Data shown
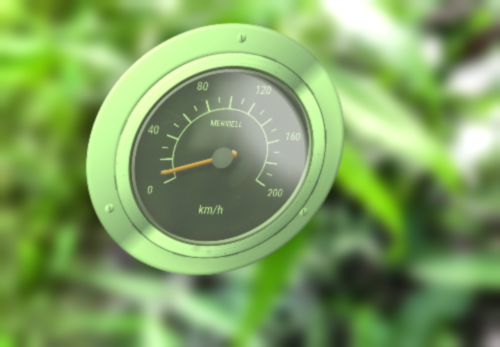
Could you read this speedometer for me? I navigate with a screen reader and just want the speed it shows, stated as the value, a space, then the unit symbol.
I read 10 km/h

* * *

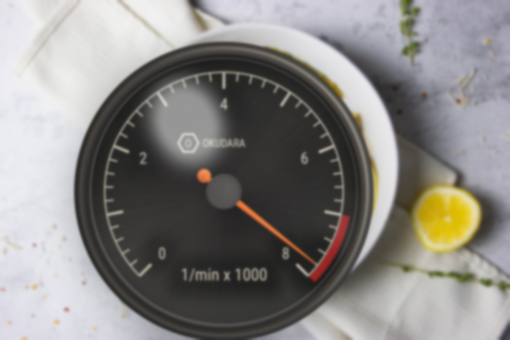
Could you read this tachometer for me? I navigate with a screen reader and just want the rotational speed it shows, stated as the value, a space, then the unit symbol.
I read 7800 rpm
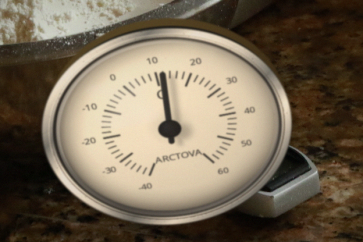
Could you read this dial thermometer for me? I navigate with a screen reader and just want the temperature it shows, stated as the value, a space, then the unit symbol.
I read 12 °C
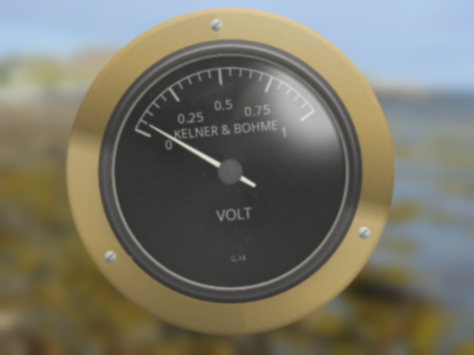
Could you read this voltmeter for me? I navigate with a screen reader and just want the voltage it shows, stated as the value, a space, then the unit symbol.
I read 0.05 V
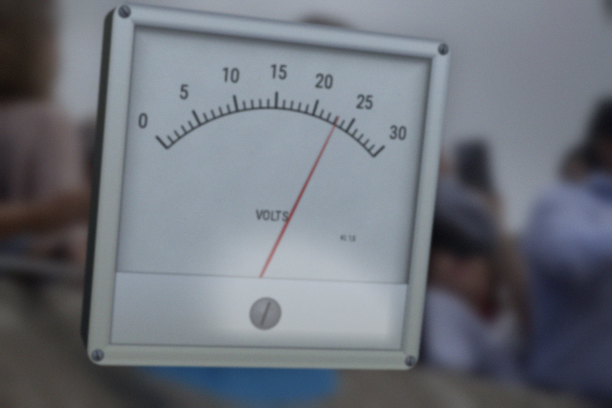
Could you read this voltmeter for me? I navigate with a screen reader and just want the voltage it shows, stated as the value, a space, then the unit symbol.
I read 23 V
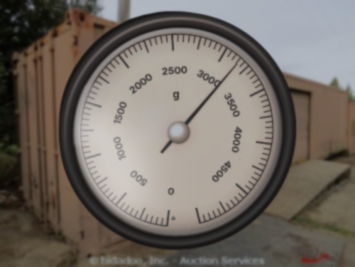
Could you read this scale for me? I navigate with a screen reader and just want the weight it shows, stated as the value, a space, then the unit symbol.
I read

Description of the task
Gather every line in the items above that contains the string "speed".

Answer area
Could you read this speedometer for me? I navigate with a screen reader and just want the speed it shows, stated as the value, a space, then the unit symbol.
Could you read this tachometer for me? I navigate with a screen reader and just want the rotational speed it shows, stated as the value, a space, then the unit symbol.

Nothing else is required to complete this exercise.